# Law Question



## Kareem2019 (Feb 20, 2019)

i have a one question , i bought a property 6 months ago in Melbourne and the deed title is under my name only. i got divorced from my ex-wife 2 years ago overseas and i have the official documents from there , i have 2 children from her and they are living with me. so my question would be can she claim anything from the house and is she allowed to live with me by law?


----------



## JandE (Jul 17, 2015)

Kareem2019 said:


> i have a one question , i bought a property 6 months ago in Melbourne and the deed title is under my name only. i got divorced from my ex-wife 2 years ago overseas and i have the official documents from there , i have 2 children from her and they are living with me. so my question would be can she claim anything from the house and is she allowed to live with me by law?


The length of marriage might have some effect on her claim on any joint property, whether in joint or sole names, bought DURING the marriage.

Your property appears to have been bought *after* divorce, so it should be yours, and yours alone.
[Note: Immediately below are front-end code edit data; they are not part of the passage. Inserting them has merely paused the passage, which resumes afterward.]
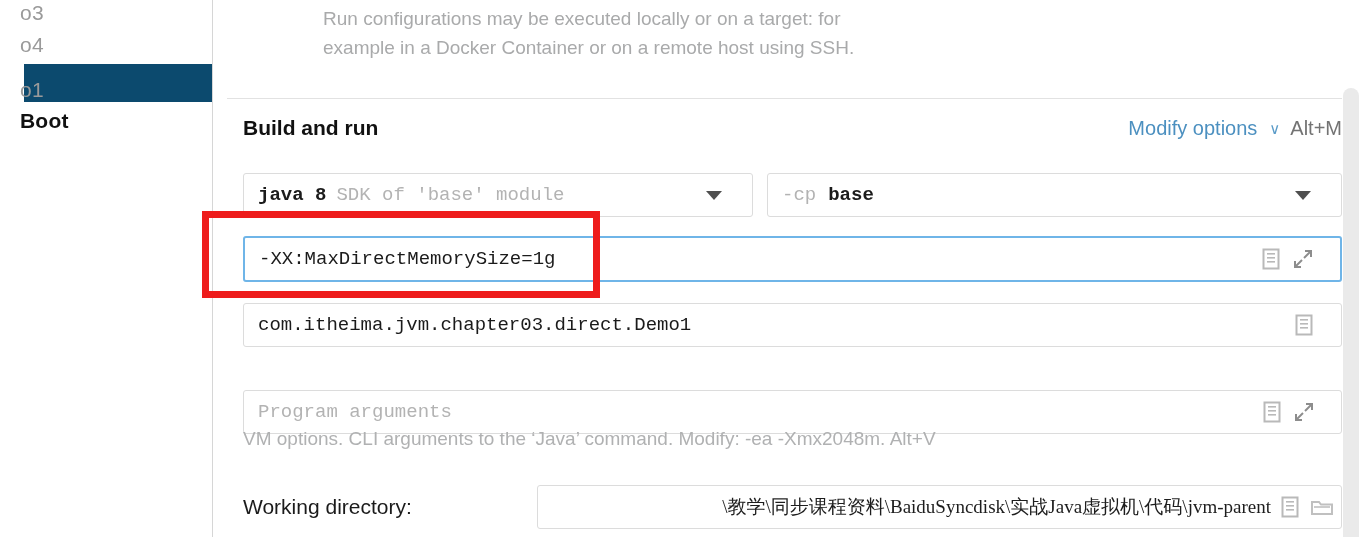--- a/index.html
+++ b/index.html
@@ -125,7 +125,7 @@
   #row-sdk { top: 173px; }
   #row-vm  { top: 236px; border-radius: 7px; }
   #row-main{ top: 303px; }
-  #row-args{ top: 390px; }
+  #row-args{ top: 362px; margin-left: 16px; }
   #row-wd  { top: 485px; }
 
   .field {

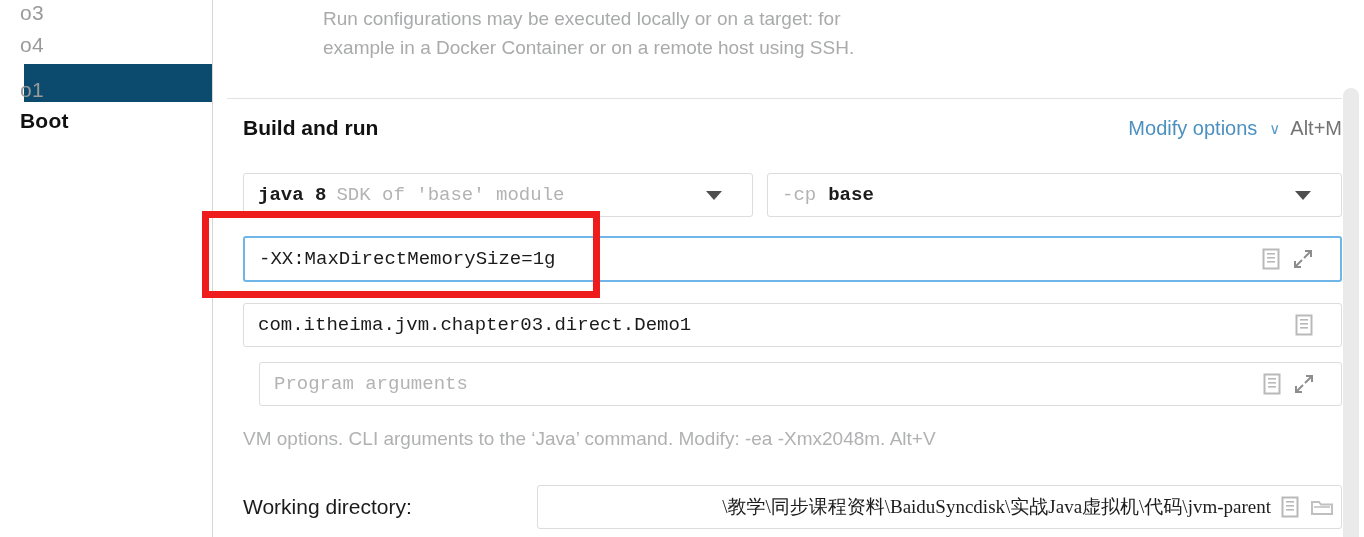--- a/index.html
+++ b/index.html
@@ -347,7 +347,7 @@
       </div>
     </div>
 
-    <div class="hint">VM options. CLI arguments to the ‘Java’ command. Modify: -ea -Xmx2048m. Alt+V</div>
+    <div class="hint">VM options. CLI executed to the ‘Java’ command. Example: -ea -Xmx2048m. Alt+V</div>
 
     <div class="row" id="row-wd">
       <div class="wd-label">Working directory:</div>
Unless it was bought with money that would be classed as a joint asset at the time of divorce. A divorce settlement normally has this covered. An interesting, but old, page on this: Division of matrimonial property in Australia

Whether she is allowed to live with you is your decision. But being divorced she cannot force a situation where she has to live with you.

A lawyer might be best to be sure, based on your exact situation, not a forum.


----------